Álvaro Ribeiro, um dos discípulos mais dilectos de Leonardo Coimbra, fala hoje ao nosso jornal. Desnecessário se torna encarecer a obra deste pensador, que nos confessou amargamente: «... sem o pensamento não poderia suportar a amarga obrigação de viver». Ouçamo-lo.
- Qual a opinião de Álvaro Ribeiro sobre a filosofia portuguesa?
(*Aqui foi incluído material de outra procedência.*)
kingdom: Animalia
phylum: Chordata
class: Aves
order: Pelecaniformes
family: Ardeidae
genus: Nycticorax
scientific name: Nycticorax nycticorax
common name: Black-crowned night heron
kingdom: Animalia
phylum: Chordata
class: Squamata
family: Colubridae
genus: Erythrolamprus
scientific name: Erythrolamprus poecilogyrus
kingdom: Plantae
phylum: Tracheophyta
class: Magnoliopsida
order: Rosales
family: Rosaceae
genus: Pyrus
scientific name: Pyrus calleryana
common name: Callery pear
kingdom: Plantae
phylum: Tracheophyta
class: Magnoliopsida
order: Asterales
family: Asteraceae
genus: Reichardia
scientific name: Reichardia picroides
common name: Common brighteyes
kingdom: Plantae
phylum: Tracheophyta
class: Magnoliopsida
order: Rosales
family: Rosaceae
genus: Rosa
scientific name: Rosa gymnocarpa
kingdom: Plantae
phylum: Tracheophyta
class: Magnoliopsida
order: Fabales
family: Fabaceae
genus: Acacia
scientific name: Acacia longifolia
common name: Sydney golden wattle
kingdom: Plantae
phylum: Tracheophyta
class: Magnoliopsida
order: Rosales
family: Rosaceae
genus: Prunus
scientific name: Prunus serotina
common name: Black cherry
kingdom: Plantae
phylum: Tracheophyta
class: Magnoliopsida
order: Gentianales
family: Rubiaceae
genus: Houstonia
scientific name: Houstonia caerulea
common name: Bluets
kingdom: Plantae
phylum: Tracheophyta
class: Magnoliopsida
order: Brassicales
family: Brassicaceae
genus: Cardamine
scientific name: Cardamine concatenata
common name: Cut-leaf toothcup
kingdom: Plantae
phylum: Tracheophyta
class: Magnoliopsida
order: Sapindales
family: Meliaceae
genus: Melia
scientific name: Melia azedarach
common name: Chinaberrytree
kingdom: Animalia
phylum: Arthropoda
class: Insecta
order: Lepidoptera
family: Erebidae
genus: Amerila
- O problema da filosofia portuguesa perdeu já actualidade - respondeu. Enunciado em 1940, a modo de posição crítica perante as comemorações oficiais do duplo centenário da Fundação e da Restauração da Nacionalidade, o seu nacionalismo não obteve a concordância, nem sequer a aceitação, dos intelectuais responsáveis pela doutrinação patriótica. Desde a extrema direita, constituída pelos últimos abencerragens do Integralismo Lusitano, até à extrema esquerda, vagamente desenhada por um ou outro escritor neo-realista ou neo-positivista, todas as correntes de opinião se manifestaram adversas à tese elementar de que sem autonomia cultural não pode haver independência política. Já passaram vinte anos sobre a problemática da filosofia portuguesa. Muito poderia ter sido escrito para fundamentação da cultura nacional. Vinte anos perdidos!... Não foram alteradas as posições dos publicistas. Uns, não querem que haja filosofia portuguesa, e nesse não querer firmam a sua desistência; outros querem que não haja filosofia portuguesa, e nessa hostilidade afirmam a sua resistência. É já muito antiga tal atitude dos nossos publicistas, e dos nossos políticos, perante a filosofia, pelo que convirá não esquecer a decisão do Marquês de Pombal para com a obra, a doutrina e o nome de Aristóteles. Esse facto histórico é significativo...
- Pode apontar algumas das reacções contra a sua proposição?
- Nem entre os professores universitários, nem entre os escritores de ensaios, nem sequer entre os que se dizem discípulos de Leonardo Coimbra, obteve a causa da filosofia portuguesa, do seu discernimento, do seu esclarecimento e da sua exposição, a mínima cooperação leal capaz de servir de fundamento à aventura de uma geração. Confessando a minha queixa, não quero investigar motivos psicológicos, e muito menos arvorar-me em juiz. Certo é, porém, que a filosofia portuguesa adquiriu pleno significado entre alguns pensadores mais novos, entre quantos descontentes com a caducidade, a falsidade e a insinceridade daquele nacionalismo oportunista, ostensivo e superficial que flui por entre tropos rotineiros e previsíveis. Nacionalismo sem filosofia não tem razão de existir. A aprovação da mocidade é sempre agradável, mas duvido muito de que a adesão juvenil possa transformar-se em obstinação inteligente, porque sei muito bem quanto a maturidade é obrigada a respeitar os preconceitos dominantes na sociedade constituída.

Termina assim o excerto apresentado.